Als einzelne Firma kann man gegen vorherrschende Anreizstrukturen wenig ausrichten. Neue Lösungen werden daher mit Vorteil in Bereichen entwickelt, die ein grosses wirtschaftliches Potenzial aufweisen und in denen man nicht gegen Widerstände einzelner Interessengruppen ankämpfen muss. Ein solches Geschäftsfeld identifiziert Santinelli bei der Prävention von sogenannten Gesellschaftskrankheiten.

Das Problem des Übergewichts hat sich beispielsweise in den vergangenen Jahren akzentuiert (vgl. Grafik). Die Kosten für das Gesundheitswesen gehen dabei laut dem Bundesamt für Gesundheit in die Milliarden. Santinelli ist überzeugt, dass mit digitalen Produkten wie etwa mobilen Applikationen für eine gesunde Ernährung und mehr Bewegung dieses Problem zu mildern wäre, ohne dass sich einzelne Interessengruppen querstellen würden.

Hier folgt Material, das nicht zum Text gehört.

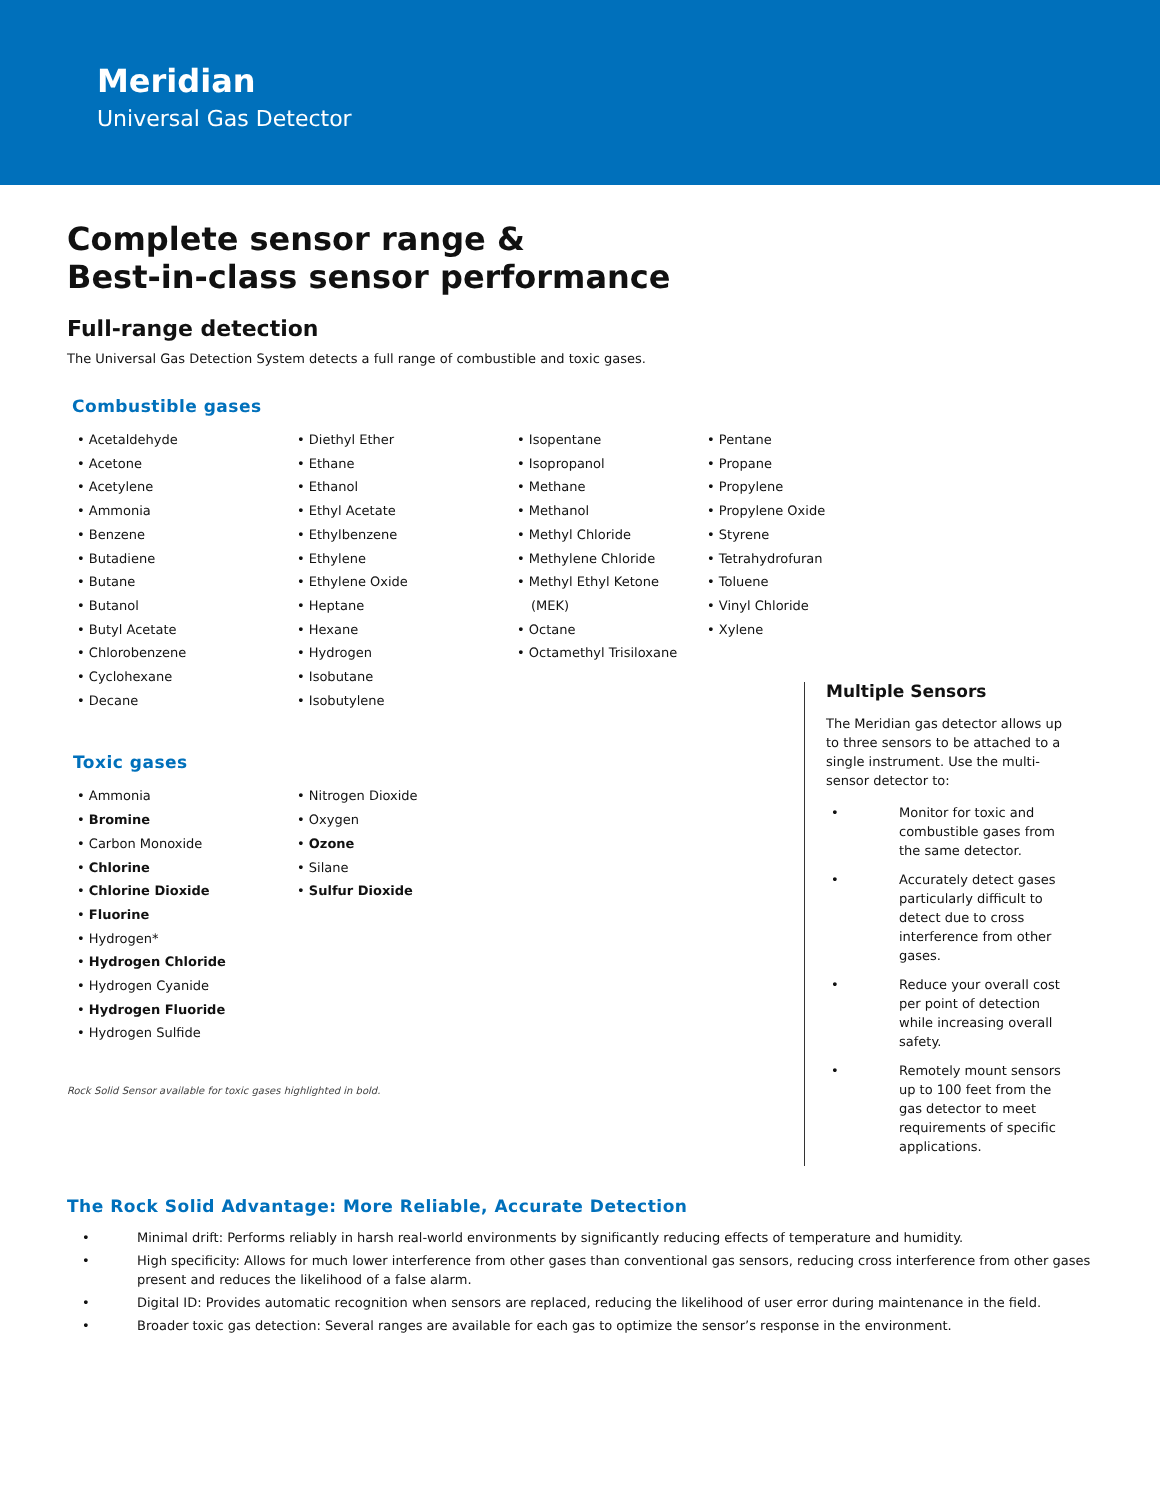Meridian
Universal Gas Detector
Complete sensor range &
Best-in-class sensor performance
Full-range detection
The Universal Gas Detection System detects a full range of combustible and toxic gases.
Combustible gases
Acetaldehyde
Acetone
Acetylene
Ammonia
Benzene
Butadiene
Butane
Butanol
Butyl Acetate
Chlorobenzene
Cyclohexane
Decane
Diethyl Ether
Ethane
Ethanol
Ethyl Acetate
Ethylbenzene
Ethylene
Ethylene Oxide
Heptane
Hexane
Hydrogen
Isobutane
Isobutylene
Isopentane
Isopropanol
Methane
Methanol
Methyl Chloride
Methylene Chloride
Methyl Ethyl Ketone (MEK)
Octane
Octamethyl Trisiloxane
Pentane
Propane
Propylene
Propylene Oxide
Styrene
Tetrahydrofuran
Toluene
Vinyl Chloride
Xylene
Toxic gases
Ammonia
Bromine
Carbon Monoxide
Chlorine
Chlorine Dioxide
Fluorine
Hydrogen*
Hydrogen Chloride
Hydrogen Cyanide
Hydrogen Fluoride
Hydrogen Sulfide
Nitrogen Dioxide
Oxygen
Ozone
Silane
Sulfur Dioxide
Rock Solid Sensor available for toxic gases highlighted in bold.
Multiple Sensors
The Meridian gas detector allows up to three sensors to be attached to a single instrument. Use the multi-sensor detector to:
• Monitor for toxic and combustible gases from the same detector.
• Accurately detect gases particularly difficult to detect due to cross interference from other gases.
• Reduce your overall cost per point of detection while increasing overall safety.
• Remotely mount sensors up to 100 feet from the gas detector to meet requirements of specific applications.
The Rock Solid Advantage: More Reliable, Accurate Detection
• Minimal drift: Performs reliably in harsh real-world environments by significantly reducing effects of temperature and humidity.
• High specificity: Allows for much lower interference from other gases than conventional gas sensors, reducing cross interference from other gases present and reduces the likelihood of a false alarm.
• Digital ID: Provides automatic recognition when sensors are replaced, reducing the likelihood of user error during maintenance in the field.
• Broader toxic gas detection: Several ranges are available for each gas to optimize the sensor’s response in the environment.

Solche direkt an die Patienten gerichtete E-Health-Lösungen entfalteten laut Mettler allerdings erst dann ihr volles Potenzial, wenn sie mit den klinischen Systemen verbunden würden. Der behandelnde Arzt erhielte dadurch zusätzliche Informationen zum Patienten, der wiederum von Informationen aus dem klinischen Bereich profitieren könnte. Diese E-Health-Vision dürfte jedoch nur dann in Erfüllung gehen, wenn auch die Ärzte mehr Anreize zur Digitalisierung haben.